The remaining $1.15 billion is then split among the PMDs according to the discretion of the top dogs, who evaluate each partner. “Having such a huge part of the partners’ pay package be discretionary is different from the way it used to be,” a former vice-president of the firm told me. “If there are partners they want to push out, they just fuck them on the discretionary part.”
For those in the highest standing, the estimated numbers run in the neighborhood of $20 million to $40 million. So massive are these sums that a secretary in the London office was able to steal £4.5 million from three of her bosses before they even noticed. In the meantime, she’d bought an Aston Martin, a villa in Cyprus, and £350,000 worth of Cartier jewelry.
Though the firm is very discreet about its discretionary bonuses, the requirements of being a public company have forced Goldman to reveal the compensation of its executive management team. They’re a well-paid lot, though not necessarily the best-paid at the firm. Last year, Paulson took home $29.8 million for his troubles, while Lloyd Blankfein, the firm’s president, made a shade less, $29.5 million. David Viniar, the chief financial officer, got $19 million, and vice-chairmen Robert Kaplan and Suzanne Nora Johnson scored $17.5 million apiece.
EMDs, for their part, might make anywhere from $1.75 million to $3 million, according to a knowledgeable employee at a rival firm. “Those guys are almost paying a fee to work at Goldman,” he says. “That’s one thing that hasn’t changed. Goldman is split between the haves—the PMDs—and the have-nots, which is everyone else.” That first point is only partly true, because when Goldman gave up the carrot of the partnership to motivate its employees, it received something in return: publicly traded stock. With an increasing part of its compensation coming in the form of stock grants that vest over time, EMDs still have a fancy set of golden handcuffs keeping them tethered to the firm. And though Goldman shares haven’t exactly rocketed to the moon since 1999, they have outpaced the Dow and the S&P 500.
So what of everyone else? Generally speaking, the remaining 35 percent of net revenue is split rationally at Goldman, based on a series of narrowing considerations: the performance of a particular division within the firm, the business unit within the division, the individuals themselves, and, increasingly, what you need to pay them to keep them from jumping ship. “You try to determine how much you have to pay to ensure their loyalty,” says a former EMD in Goldman’s fixed-income division who left the firm in early 2005. “Except at very senior levels, they’re almost always trying to find that point of indifference. Goldman is paying you $1.25 million and Lehman is dangling $1.5 million? After tax, what is that—150 grand or so? Is it worth switching? Without ever explicitly saying so, that’s precisely what Goldman tries to do—to find that number where someone says, ‘Screw it. It’s just not worth it to move.’ ”

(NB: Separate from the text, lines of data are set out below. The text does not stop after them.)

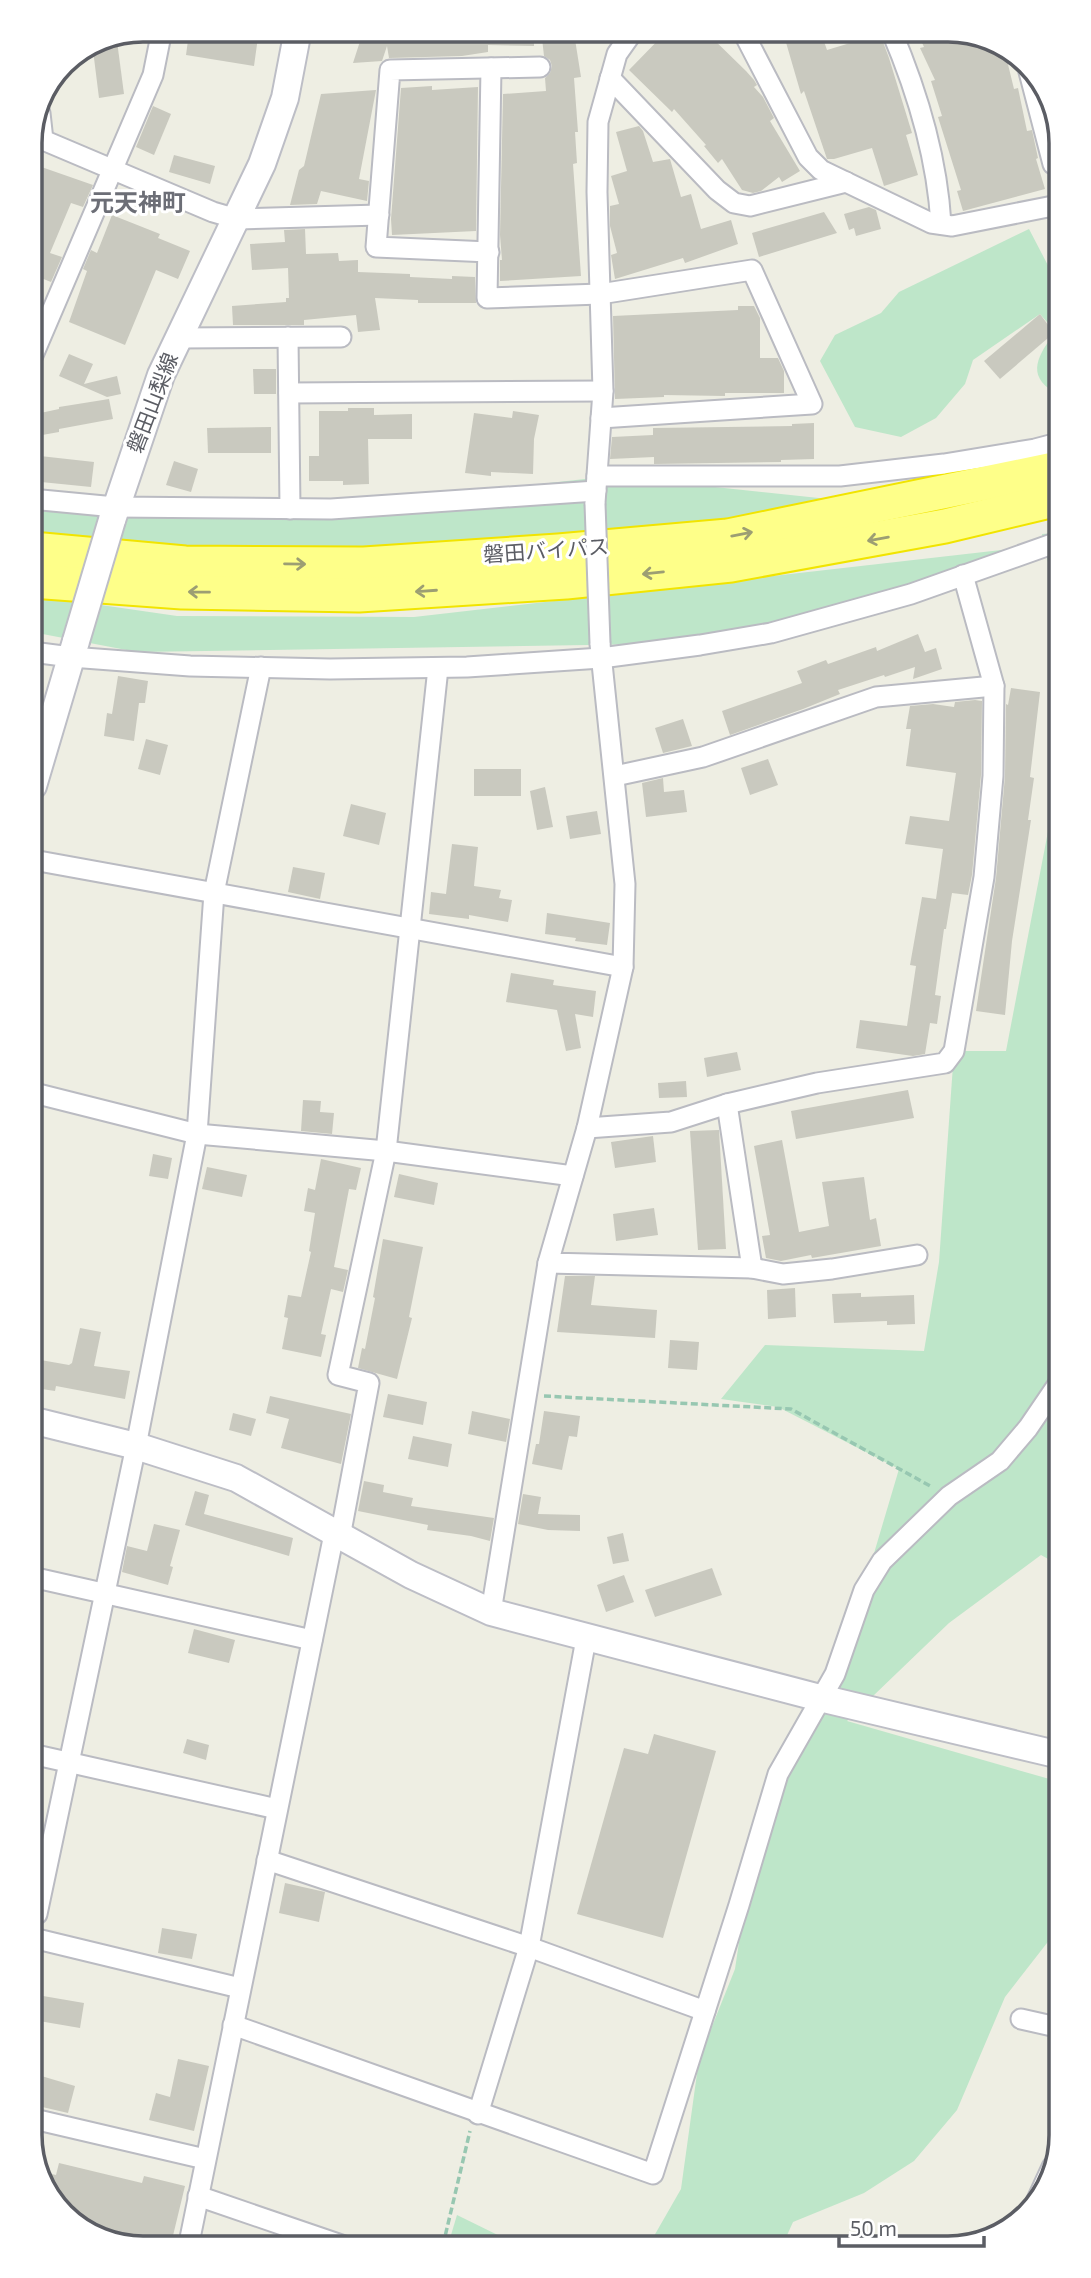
<svg xmlns="http://www.w3.org/2000/svg" width="1091" height="2278" font-family="'Exo 2','Noto Sans JP',sans-serif">
<rect width="100%" height="100%" fill="#eeeee3"/>
<!-- green -->
<g fill="#bee6c9">
<path d="M1029,229L1054,277V330L1040,314L973,360L965,384L936,418L901,437L855,427L820,361L835,335L881,313L899,292Z"/>
<path d="M1054,334V392C1025,375 1039,354 1054,334Z"/>
<path d="M612,476L885,505L308,564L32,546L31,500L312,509Z"/>
<path d="M1055,533V596L1042,534Z"/>
<path d="M1010,549L838,614L652,644L137,652L32,632V595L177,616L414,617Z"/>
<path d="M1056,770L1059,1565L1041,1555L949,1623L847,1721L1060,1782V1860L1054,1934L1005,1997L957,2110L914,2161L864,2193L793,2222L784,2242L650,2243L681,2189L699,2059L735,1969L750,1869L769,1803L856,1614L899,1469L778,1407L721,1399L765,1345L924,1351L939,1262L954,1051H1006L1050,821Z"/>
<path d="M457,2215L516,2244L448,2245Z"/>
</g>
<!-- building -->
<g fill="#c9c9bf">
<path d="M232,30H259L254,66L186,55L189,33L231,38Z"/>
<path d="M422,30H453V36L493,30H534V46L488,45V52L462,56L389,58L387,46L382,61L353,63L363,32L387,40L386,32Z"/>
<path d="M668,30H704L746,71L754,80L757,85L754,87L763,97L774,118L770,121L800,171L782,182L779,177L761,191L753,193L742,190L722,159L718,163L704,146L706,145L674,109L672,112L629,70Z"/>
<path d="M816,30H820L827,50L880,34L889,58L912,133L906,135L918,175L884,186L872,148L834,159H827L804,91L801,94L785,39Z"/>
<path d="M916,30H956L1004,48L1014,89L1018,88L1027,131L1032,130L1038,158L1036,159L1045,189L963,211L957,191L961,190L938,117L942,116L931,81L935,80L920,48L924,47Z"/>
<path d="M574,33L581,77L574,78L578,132H575L577,163L573,164L581,276L500,281V260H502L500,235L503,94L546,91L545,78L550,73L552,66L550,60L544,56L542,38Z"/>
<path d="M117,41L124,94L99,98L93,50Z"/>
<path d="M432,86V90L478,87L476,231L392,235L391,219L401,88Z"/>
<path d="M376,90L359,179L369,181L367,201L321,191L317,204L290,205L299,170L304,166L321,94Z"/>
<path d="M153,106L171,114L154,155L136,147Z"/>
<path d="M639,126L643,131L653,162L670,159L681,197L691,194L701,229L731,220L738,244L685,263L683,258L615,279L611,255L617,253L610,226V206L619,204L611,176L627,171L616,132Z"/>
<path d="M174,155L215,166L210,184L169,172Z"/>
<path d="M30,163L93,185L83,207L71,203L50,253L62,257L51,282L31,274Z"/>
<path d="M869,207L876,210L881,229L856,236L854,228L849,230L844,214Z"/>
<path d="M824,212L837,233L759,257L752,233Z"/>
<path d="M112,215L160,234L158,238L190,251L178,279L156,270L125,345L69,322L87,271L83,269L91,250L97,253Z"/>
<path d="M305,229L306,254L338,253L339,261L358,260V272L410,274V277L452,279V276L475,277L476,303H418V300L375,298L380,330L358,332L356,315L304,320V325H233L232,306L286,302V298H289L288,268L252,270L250,244L285,242L284,230Z"/>
<path d="M738,306H754L760,318V358H778L784,371V393H725V396L664,395V397L615,399L613,316L738,310Z"/>
<path d="M1040,314L1054,333L1000,379L984,361Z"/>
<path d="M69,354L93,364L84,384L117,376L121,394L107,397L59,376Z"/>
<path d="M253,369H276V394H254Z"/>
<path d="M109,399L113,419L59,429V432L31,437V415L59,409V407Z"/>
<path d="M348,408H374V415L412,414V439H368L369,484L343,485V481H309V456H319V411H348Z"/>
<path d="M513,411L539,415L534,439L533,474L491,472V476L465,473L474,413L512,418Z"/>
<path d="M814,423V459L781,460V462L654,464V457L610,459L612,437L653,435V428L792,426V424Z"/>
<path d="M271,427V453H208L207,428Z"/>
<path d="M31,455L94,462L91,487L31,481Z"/>
<path d="M174,461L198,469L191,492L166,485Z"/>
<path d="M918,634L925,652L936,648L942,669L913,679L915,667L885,677L884,675L838,690L840,694L803,709L730,735L722,711L802,683L797,671L826,660L828,664L876,647L877,651Z"/>
<path d="M118,676L148,681L145,703H139L134,741L104,736L107,713L112,714Z"/>
<path d="M1011,688L1040,692L1030,777L1034,778L1028,820H1031L1012,941L1005,1015L976,1011L996,878L1005,776L1006,704L1008,705Z"/>
<path d="M975,700L982,701L981,775L972,875L968,895L952,893L946,929H944L935,995L941,996L937,1024L930,1023L925,1054L913,1056L856,1048L860,1020L907,1026L916,966L910,965L922,897L936,899L943,849L905,844L910,816L949,821L956,773L906,766L911,729H906L910,706L933,704L954,707L955,702Z"/>
<path d="M683,719L692,746L663,753L655,728Z"/>
<path d="M146,739L168,745L160,775L138,769Z"/>
<path d="M768,759L778,785L750,795L741,768Z"/>
<rect x="474" y="769" width="47" height="27"/>
<path d="M663,778L664,792L684,790L687,812L646,817L642,783Z"/>
<path d="M545,787L553,827L537,830L530,791Z"/>
<path d="M351,804L386,813L379,845L343,836Z"/>
<path d="M597,811L601,834L570,839L566,816Z"/>
<path d="M452,844L478,847L474,886L501,890L499,898L512,900L508,922L469,915V919L429,914L431,892L446,894Z"/>
<path d="M293,867L325,873L320,899L288,892Z"/>
<path d="M547,913L610,923L607,945L575,941L576,938L545,934Z"/>
<path d="M511,973L554,980L553,985L596,991L593,1017L575,1014L581,1048L566,1051L557,1010L506,1002Z"/>
<path d="M737,1052L741,1070L707,1077L704,1058Z"/>
<path d="M686,1081L687,1097L659,1098L658,1083Z"/>
<path d="M908,1090L914,1118L796,1139L791,1111Z"/>
<path d="M303,1100L321,1101L320,1112L334,1113L332,1134L301,1131Z"/>
<path d="M719,1130L726,1249L698,1250L690,1131Z"/>
<path d="M653,1136L656,1162L615,1168L611,1142Z"/>
<path d="M782,1140L799,1232L829,1226L822,1182L864,1177L870,1220L876,1218L881,1246L812,1258L811,1255L781,1261L766,1258L762,1236L770,1235L754,1146Z"/>
<path d="M153,1154L172,1158L168,1179L149,1176Z"/>
<path d="M321,1159L361,1168L356,1190L349,1189L334,1267L348,1270L343,1292L331,1289L321,1334L326,1335L321,1357L282,1349L288,1318L284,1317L288,1295L301,1297L311,1252L309,1251L315,1213L304,1211L308,1188L315,1190Z"/>
<path d="M207,1167L247,1175L242,1197L202,1189Z"/>
<path d="M399,1174L438,1183L434,1205L394,1197Z"/>
<path d="M654,1208L658,1235L616,1241L613,1214Z"/>
<path d="M383,1239L423,1247L409,1317L412,1318L397,1379L358,1368L362,1348L365,1349L375,1298L373,1297Z"/>
<path d="M565,1276H595L591,1305L657,1310L655,1338L557,1332Z"/>
<path d="M795,1288L796,1317L768,1319L767,1290Z"/>
<path d="M861,1293V1297L914,1295L915,1324L887,1325V1321L834,1323L832,1294Z"/>
<path d="M80,1328L101,1332L94,1366L130,1371L125,1399L56,1386L55,1391L35,1388V1359L69,1365L72,1363Z"/>
<path d="M670,1340L699,1342L697,1370L668,1368Z"/>
<path d="M388,1394L427,1402L423,1425L383,1417Z"/>
<path d="M270,1396L351,1414L341,1464L281,1448L289,1419L266,1413Z"/>
<path d="M472,1411L510,1419L506,1442L468,1434Z"/>
<path d="M544,1411L580,1416L577,1437L569,1436L562,1470L532,1464L536,1444H539Z"/>
<path d="M233,1413L256,1419L251,1436L229,1430Z"/>
<path d="M413,1436L452,1444L448,1467L408,1459Z"/>
<path d="M364,1481L384,1485L383,1492L413,1498L411,1506L494,1518L490,1541L471,1536L427,1530L428,1525L358,1511Z"/>
<path d="M195,1491L209,1495L204,1514L293,1538L289,1556L185,1525Z"/>
<path d="M523,1494L541,1497L538,1514L580,1515V1531L548,1530L518,1524Z"/>
<path d="M154,1524L180,1530L170,1566L173,1567L168,1585L122,1572L127,1546L147,1551Z"/>
<path d="M623,1533L629,1561L613,1564L607,1537Z"/>
<path d="M712,1568L722,1595L655,1617L645,1590Z"/>
<path d="M624,1575L634,1602L606,1612L597,1585Z"/>
<path d="M194,1629L235,1640L229,1663L188,1653Z"/>
<path d="M654,1734L716,1751L663,1938L577,1914L624,1748L648,1754Z"/>
<path d="M187,1739L209,1745L206,1760L183,1753Z"/>
<path d="M285,1883L325,1892L319,1922L279,1913Z"/>
<path d="M162,1928L197,1934L192,1959L158,1953Z"/>
<path d="M43,1996L84,2003L80,2028L39,2021Z"/>
<path d="M178,2059L209,2066L194,2131L149,2120L156,2093L170,2097Z"/>
<path d="M38,2075L75,2086L68,2113L38,2106Z"/>
<path d="M59,2163L142,2183L144,2176L185,2186L170,2248H136L74,2225L38,2178V2171L56,2175Z"/>
</g>
<g fill="none" stroke-linecap="round" stroke-linejoin="round">
<defs>
<g id="street">
<path d="M742,30L808,157L821,170L931,223L952,226L1053,206"/>
<path d="M891,30C918,93 937,156 941,224"/>
<path d="M491,68L487,298L600,294L752,270L812,404L601,418"/>
<path d="M1028,68L1053,164"/>
<path d="M610,78L717,190L734,203L750,206L846,182"/>
<path d="M40,113L43,140L213,212L237,219L379,215"/>
<path d="M489,252L376,247L390,70L540,67"/>
<path d="M288,337L290,509"/>
<path d="M178,338L341,337"/>
<path d="M31,360L153,75L162,30"/>
<path d="M289,393L603,391"/>
<path d="M597,476H840L944,464L1035,449L1054,444"/>
<path d="M31,499L115,507L331,509L596,491"/>
<path d="M595,503L603,391L597,192L598,122L617,54L634,30"/>
<path d="M600,644L625,884L623,967L587,1128L548,1263L752,1268L783,1274L832,1269L917,1255"/>
<path d="M32,652L71,657L190,666L330,669L467,667L601,658L700,645L771,633L911,594L1055,543"/>
<path d="M615,776L703,757L876,697L994,686"/>
<path d="M33,860L623,967"/>
<path d="M34,1093L197,1134L386,1151L573,1176"/>
<path d="M727,1104L752,1268"/>
<path d="M587,1128L671,1122L727,1104L817,1083L945,1063L954,1051L984,877L993,776L994,686L963,575"/>
<path d="M340,1537L369,1383L338,1375L386,1151L438,668"/>
<path d="M36,1578L312,1640"/>
<path d="M491,1612L548,1263"/>
<path d="M36,1755L277,1809"/>
<path d="M267,1860L529,1947L705,2011"/>
<path d="M37,1914L136,1446L197,1134L214,893L261,667"/>
<path d="M37,1939L240,1988"/>
<path d="M1021,2019L1061,2028"/>
<path d="M233,2025L653,2174L739,1905L778,1774L835,1674L864,1590L882,1561L949,1496L1000,1461L1028,1428L1058,1384"/>
<path d="M478,2114L529,1947L586,1639"/>
<path d="M38,2120L205,2159"/>
<path d="M198,2196L344,2246"/>
<path d="M1035,2204L1052,2167"/>
<path d="M188,2248L334,1534"/>
</g>
<g id="secondary">
<path d="M112,520L161,375L262,164L285,98L298,30"/>
<path d="M33,786L76,641"/>
<path d="M35,1421L136,1446L236,1478L411,1575L491,1612L820,1698L1060,1755"/>
</g>
<g id="highway">
<path d="M32,549L185,563L364,564L558,551L728,536L1054,469"/>
<path d="M32,581L182,592L359,595L566,582L731,565L945,526L1054,500"/>
</g>
</defs>
<!-- street casing -->
<use href="#street" stroke="#babbc2" stroke-width="23"/>
<!-- secondary casing -->
<use href="#secondary" stroke="#bdbec6" stroke-width="30"/>
<!-- highway casing -->
<use href="#highway" stroke="#f1e400" stroke-width="37"/>
<!-- path -->
<g stroke="#97c7b1" stroke-width="3.5" stroke-dasharray="7 3.5" stroke-linecap="butt">
<path d="M544,1396L791,1409L932,1487"/>
<path d="M443,2245L470,2131"/>
</g>
<!-- street -->
<use href="#street" stroke="#fff" stroke-width="19"/>
<!-- secondary -->
<use href="#secondary" stroke="#fff" stroke-width="26"/>
<!-- highway -->
<use href="#highway" stroke="#feff89" stroke-width="33"/>
<defs>
<path id="street-bridge" d="M595,504L600,643"/>
<path id="secondary-bridge" d="M76,641L112,520"/>
</defs>
<!-- street-bridge casing -->
<use href="#street-bridge" stroke="#babbc2" stroke-width="23" stroke-linecap="butt"/>
<!-- secondary-bridge casing -->
<use href="#secondary-bridge" stroke="#bdbec6" stroke-width="30" stroke-linecap="butt"/>
<!-- street-bridge -->
<use href="#street-bridge" stroke="#fff" stroke-width="19"/>
<!-- secondary-bridge -->
<use href="#secondary-bridge" stroke="#fff" stroke-width="26"/>
</g>
<!-- one-way arrows -->
<defs><path id="oneway-shaft" d="M-6 0H5M1.5-3L5.5 0L1.5 3" fill="none" stroke-width="1.6" stroke-linecap="round" stroke-linejoin="round" transform="scale(1.75)"/></defs>
<g stroke="#9c9e73">
<use href="#oneway-shaft" transform="translate(742 534) rotate(-11)"/>
<use href="#oneway-shaft" transform="translate(878 539) rotate(170)"/>
<use href="#oneway-shaft" transform="translate(295 564) rotate(1)"/>
<use href="#oneway-shaft" transform="translate(653 573) rotate(174)"/>
<use href="#oneway-shaft" transform="translate(426 591) rotate(176)"/>
<use href="#oneway-shaft" transform="translate(199 592) rotate(-179)"/>
</g>
<g text-anchor="middle" stroke-width="6" stroke-linejoin="round" paint-order="stroke">
<!-- street labels -->
<g font-size="21" fill="#5b5d64" stroke="#fff">
<text transform="translate(153 403) rotate(-69)" y="7">磐田山梨線</text>
<text transform="translate(546 551) rotate(-4)" y="7">磐田バイパス</text>
</g>
<!-- quarter labels -->
<g font-size="24" font-weight="bold" fill="#6c6e76" stroke="#fff">
<text x="138" y="211">元天神町</text>
</g>
</g>
<!-- crop -->
<path d="M0 0H1091V2278H0ZM143 42H948A101 101 0 0 1 1049 143V2135A101 101 0 0 1 948 2236H143A101 101 0 0 1 42 2135V143A101 101 0 0 1 143 42Z" fill="#fff" fill-rule="evenodd"/>
<path fill="none" stroke="#5b5d64" stroke-width="3.5" d="M143 42H948A101 101 0 0 1 1049 143V2135A101 101 0 0 1 948 2236H143A101 101 0 0 1 42 2135V143A101 101 0 0 1 143 42Z"/>
<!-- scale -->
<path d="M839 2236v10h145v-10" fill="none" stroke="#5b5d64" stroke-width="3.5"/>
<text x="850" y="2236" font-size="21" fill="#5b5d64" stroke="#ffffff" stroke-width="5" paint-order="stroke">50 m</text>
</svg>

Although the past five years have seen a huge amount of traffic from old-line investment banks to hedge funds, executive recruiters say that movement has slowed somewhat. The spate of hedge-fund scandals and spotty performance in 2005 will likely slow it even more. But that doesn’t mean Lehman Brothers and other investment banks aren’t chasing after Goldman’s top talent—and vice versa. “There’s a talent war out there in areas like derivatives, commodities, investment banking, and proprietary trading,” says Michael Karp, co-founder of executive-search firm Options Group.
So how do they keep their people from bolting when they find out the guy at the next desk got paid a little more? Trick No. 1: Demand secrecy. It’s not as difficult as it sounds; the employees themselves have an interest in not advertising their own bonuses. The only thing worse than getting shafted, after all, is having your colleagues know you’ve been shafted. “Everybody on Wall Street plays poker when it comes to compensation,” says that former EMD. “Even if you’re positively surprised, you hide it, because you want them to feel that was the least you expected.”
A current vice-president at the firm says that because everyone gets the news on the same day—“compensation day,” which is generally in the first half of December—the entire firm gets consumed in a frenzy of trying to read each other’s reactions. “All the offices have glass walls, so everyone is trying to read everyone else’s face, especially when they’re in there getting the news,” she says. “You wonder, Does she look happier than me?”
When I worked in Goldman Sachs’s investment-banking division in the early nineties, I knew of a group of more-senior employees who would sit together at the division’s annual party each year and throw their compensation numbers into a hat. A designated person would calculate the average and tell it to the table, just so all knew where they stood. But that was the extent of it—the actual numbers were not shared.